§ **Tekstfragment**:
Intentieverklaring regionale samenwerking provincie Zuid-Holland met de gemeenten Delft en Pijnacker-Nootdorp: oprichting (natuur- en) recreatieschap

 

 

 

Het college van Gedeputeerde Staten van Zuid-Holland

hierna "Gedeputeerde Staten van Zuid-Holland" genoemd

 

 

Het college van Burgemeester en Wethouders van de gemeente Delft

Hierna "Burgemeester en Wethouders van Delft" genoemd

 

 

Het college van Burgemeester en Wethouders van de gemeente Pijnacker-Nootdorp

hierna "Burgemeester en Wethouders van Pijnacker-Nootdorp" genoemd

 

Overwegende dat

 

de Functionele Commissie Dobbeplas, krachtens de wetgeving inzake de dualisering van het provinciaal bestuur na 1 maart 2005 niet kan blijven bestaan en dat voortzetting en verbreding van de samenwerking in een gemeenschappelijke regeling op grond van de Wet gemeenschappelijke regelingen voor de hand ligt;

 

het beheer van groengebieden in het gebied van Delft, Pijnacker-Nootdorp en Zoetermeer thans sterk versnipperd is over een groot aantal overheden en instanties en dat beheer vanuit één gezamenlijke visie op dit moment ontbreekt,

 

de deelnemers van de Functionele Commissie Dobbeplas (Provincie Zuid-Holland en gemeente Pijnacker-Nootdorp) hebben aangegeven met de gemeente Delft te willen samenwerken voor het beheer van groengebieden op het grondgebied van Delft en Pijnacker-Nootdorp en daarbij te komen tot de oprichting van een gemeenschappelijke regeling. Vervolgens zal onderzocht worden of deze samenwerking uitgebreid kan worden met de deelname aan deze gemeenschappelijke regeling van onder andere Den Haag en Zoetermeer,

 

Het college van Gedeputeerde Staten van Zuid-Holland in haar brief van 11 maart 2004 heeft uitgesproken de wens van de Functionele Commissie Dobbeplas te delen en bereid te zijn een coordinerende rol te spelen bij het uitvoeren van een verkenning naar de haalbaarheid van de gewenste verbreding,

 

het noodzakelijk is om, alvorens acties te ondernemen in de hiervoor genoemde richting, de gezamenlijke intentie van partijen vast te leggen in een intentieverklaring.

§ **Opdracht**: Schrijf de intentieverklaring over van "het noodzakelijk is" tot "in een intentieverklaring." en vervang daarbij "partijen" door "betrokkenen". De items komen uit een andere bron dan de tekst.

§ **Itemlijst**:
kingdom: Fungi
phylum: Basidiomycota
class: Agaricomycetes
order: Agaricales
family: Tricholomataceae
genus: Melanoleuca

§ **Resultaat**:
het noodzakelijk is om, alvorens acties te ondernemen in de hiervoor genoemde richting, de gezamenlijke intentie van betrokkenen vast te leggen in een intentieverklaring.